At a time when there is such divergence of opinion on the effectiveness of ECT, even within the field of psychiatry here in Ireland, it is most appropriate to begin a discussion of the issue of informed consent in Seanad Éireann. The amendment proposed in the Private Members' Bill would remove the provision whereby ECT may be administered to an involuntary patient who is "unable or unwilling" to consent, if two consultant psychiatrists certify that it is required. Impairment of a person's judgment may be a factor in severe mental illness. It is reasonable to expect that at some point in the patient's history he or she would have had the mental capacity to decide whether to subject himself or herself to ECT. I believe that patients should at that time be allowed to avail of the opportunity to make an informed decision on whether they would ever avail of ECT and that that decision should be fully respected by their doctors.

Again, in a situation where this cannot take place, the informed consent of a court appointed guardian should be sought. In the USA, for example, the Surgeon General's report on mental health requires a judicial proceeding at which patients may be represented by legal counsel prior to initiation of involuntary ECT. It states:

As a rule, the law requires that such petitions are granted only where the prompt institution of ECT is regarded as potentially lifesaving, as in the case of a person in grave danger because of lack of food or fluid intake caused by catatonia.

What is paramount here is the inalienable right of a person or his or her guardian to decide whether to subject that person to a procedure that is invasive, traumatic and bereft of utterly conclusive research as to its benefits or otherwise.

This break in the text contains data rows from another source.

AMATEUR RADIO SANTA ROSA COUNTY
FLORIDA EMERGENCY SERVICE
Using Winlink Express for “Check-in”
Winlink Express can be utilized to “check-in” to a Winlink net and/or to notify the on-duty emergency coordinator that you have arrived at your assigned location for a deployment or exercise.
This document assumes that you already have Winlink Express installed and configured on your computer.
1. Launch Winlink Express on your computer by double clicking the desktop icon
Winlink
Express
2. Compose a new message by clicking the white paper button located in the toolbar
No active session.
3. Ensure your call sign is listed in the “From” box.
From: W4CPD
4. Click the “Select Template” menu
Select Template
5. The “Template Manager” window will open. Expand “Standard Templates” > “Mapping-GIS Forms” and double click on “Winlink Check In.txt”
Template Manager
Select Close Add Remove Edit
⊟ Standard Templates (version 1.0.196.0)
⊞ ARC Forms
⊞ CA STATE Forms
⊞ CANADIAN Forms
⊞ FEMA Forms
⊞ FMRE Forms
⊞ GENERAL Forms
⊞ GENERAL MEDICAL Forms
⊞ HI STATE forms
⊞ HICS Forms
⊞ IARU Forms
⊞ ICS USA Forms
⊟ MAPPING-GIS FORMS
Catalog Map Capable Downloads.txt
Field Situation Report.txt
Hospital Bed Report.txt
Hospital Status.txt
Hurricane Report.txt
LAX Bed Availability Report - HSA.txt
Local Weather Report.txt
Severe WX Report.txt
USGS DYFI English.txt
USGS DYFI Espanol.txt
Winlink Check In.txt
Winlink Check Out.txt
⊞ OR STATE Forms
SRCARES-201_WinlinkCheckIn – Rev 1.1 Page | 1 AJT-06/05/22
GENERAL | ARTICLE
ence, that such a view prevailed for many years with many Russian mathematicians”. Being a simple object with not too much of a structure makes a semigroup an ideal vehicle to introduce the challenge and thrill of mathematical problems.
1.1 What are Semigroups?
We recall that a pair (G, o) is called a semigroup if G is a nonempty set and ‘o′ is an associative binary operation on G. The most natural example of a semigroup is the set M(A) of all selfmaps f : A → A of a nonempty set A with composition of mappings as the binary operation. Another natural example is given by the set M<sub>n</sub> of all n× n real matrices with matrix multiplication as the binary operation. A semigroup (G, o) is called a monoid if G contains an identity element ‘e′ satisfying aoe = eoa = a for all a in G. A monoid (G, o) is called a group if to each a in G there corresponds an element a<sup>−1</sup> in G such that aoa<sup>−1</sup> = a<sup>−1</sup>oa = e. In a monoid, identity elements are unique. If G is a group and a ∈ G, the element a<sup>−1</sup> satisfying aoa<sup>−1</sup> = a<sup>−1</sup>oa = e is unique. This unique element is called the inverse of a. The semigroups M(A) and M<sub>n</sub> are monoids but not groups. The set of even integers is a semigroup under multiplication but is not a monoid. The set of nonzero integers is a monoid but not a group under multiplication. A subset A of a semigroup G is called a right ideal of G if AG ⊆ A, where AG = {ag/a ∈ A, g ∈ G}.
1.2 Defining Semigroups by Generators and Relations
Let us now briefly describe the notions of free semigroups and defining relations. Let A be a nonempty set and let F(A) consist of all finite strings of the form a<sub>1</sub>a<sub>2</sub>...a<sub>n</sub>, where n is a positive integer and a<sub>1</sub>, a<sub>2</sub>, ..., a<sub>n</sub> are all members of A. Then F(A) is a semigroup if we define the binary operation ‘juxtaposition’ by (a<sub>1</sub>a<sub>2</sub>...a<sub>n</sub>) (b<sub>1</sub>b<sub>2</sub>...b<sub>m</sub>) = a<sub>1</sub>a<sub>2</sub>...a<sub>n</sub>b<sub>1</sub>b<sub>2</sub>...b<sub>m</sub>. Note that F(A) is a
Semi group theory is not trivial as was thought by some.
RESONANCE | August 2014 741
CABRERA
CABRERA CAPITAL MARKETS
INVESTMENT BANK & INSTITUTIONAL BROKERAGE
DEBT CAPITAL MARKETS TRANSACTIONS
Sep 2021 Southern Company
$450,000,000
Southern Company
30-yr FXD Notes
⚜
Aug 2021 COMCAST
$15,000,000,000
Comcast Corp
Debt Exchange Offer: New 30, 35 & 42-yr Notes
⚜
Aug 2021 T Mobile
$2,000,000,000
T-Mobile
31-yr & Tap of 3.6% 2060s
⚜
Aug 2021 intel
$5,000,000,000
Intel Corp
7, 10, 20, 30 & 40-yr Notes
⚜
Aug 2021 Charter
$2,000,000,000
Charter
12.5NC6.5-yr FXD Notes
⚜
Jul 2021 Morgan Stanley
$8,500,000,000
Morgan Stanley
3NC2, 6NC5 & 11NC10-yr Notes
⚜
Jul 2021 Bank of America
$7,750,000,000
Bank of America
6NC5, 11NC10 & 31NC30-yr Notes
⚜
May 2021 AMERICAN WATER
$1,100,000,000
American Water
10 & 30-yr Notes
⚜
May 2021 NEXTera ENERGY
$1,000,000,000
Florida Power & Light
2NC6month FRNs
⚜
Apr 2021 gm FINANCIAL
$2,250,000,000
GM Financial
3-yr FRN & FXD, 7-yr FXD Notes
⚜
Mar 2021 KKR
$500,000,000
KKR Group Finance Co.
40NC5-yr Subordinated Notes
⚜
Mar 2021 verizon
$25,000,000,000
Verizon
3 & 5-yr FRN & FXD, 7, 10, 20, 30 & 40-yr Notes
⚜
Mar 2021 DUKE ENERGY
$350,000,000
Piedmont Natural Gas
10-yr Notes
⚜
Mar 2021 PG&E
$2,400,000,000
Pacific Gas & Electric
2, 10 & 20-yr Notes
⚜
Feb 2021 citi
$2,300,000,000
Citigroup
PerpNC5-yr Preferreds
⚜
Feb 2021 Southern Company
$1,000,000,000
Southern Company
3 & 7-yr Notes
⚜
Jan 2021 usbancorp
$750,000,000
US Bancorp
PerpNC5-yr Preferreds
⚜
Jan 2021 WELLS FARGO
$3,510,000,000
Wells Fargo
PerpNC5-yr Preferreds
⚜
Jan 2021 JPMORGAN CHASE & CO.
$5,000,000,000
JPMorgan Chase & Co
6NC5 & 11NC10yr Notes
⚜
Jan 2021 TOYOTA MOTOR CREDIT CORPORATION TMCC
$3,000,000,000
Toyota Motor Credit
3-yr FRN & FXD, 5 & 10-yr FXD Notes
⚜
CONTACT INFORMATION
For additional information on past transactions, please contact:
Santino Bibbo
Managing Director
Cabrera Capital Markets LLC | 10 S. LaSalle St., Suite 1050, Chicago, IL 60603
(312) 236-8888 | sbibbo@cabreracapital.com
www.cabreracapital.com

Despite my lack of expertise in this area, my instinct in regard to ECT is that given the inconclusive research in terms of its benefits and having read about and listened to the negative experiences of those who have had this treatment administered, I believe we should seriously consider following some of our European neighbours and severely restrict its use or, following in-depth research and discussion at committee level, as suggested by Senator Fitzgerald, consider banning its use completely as has been done in Slovenia.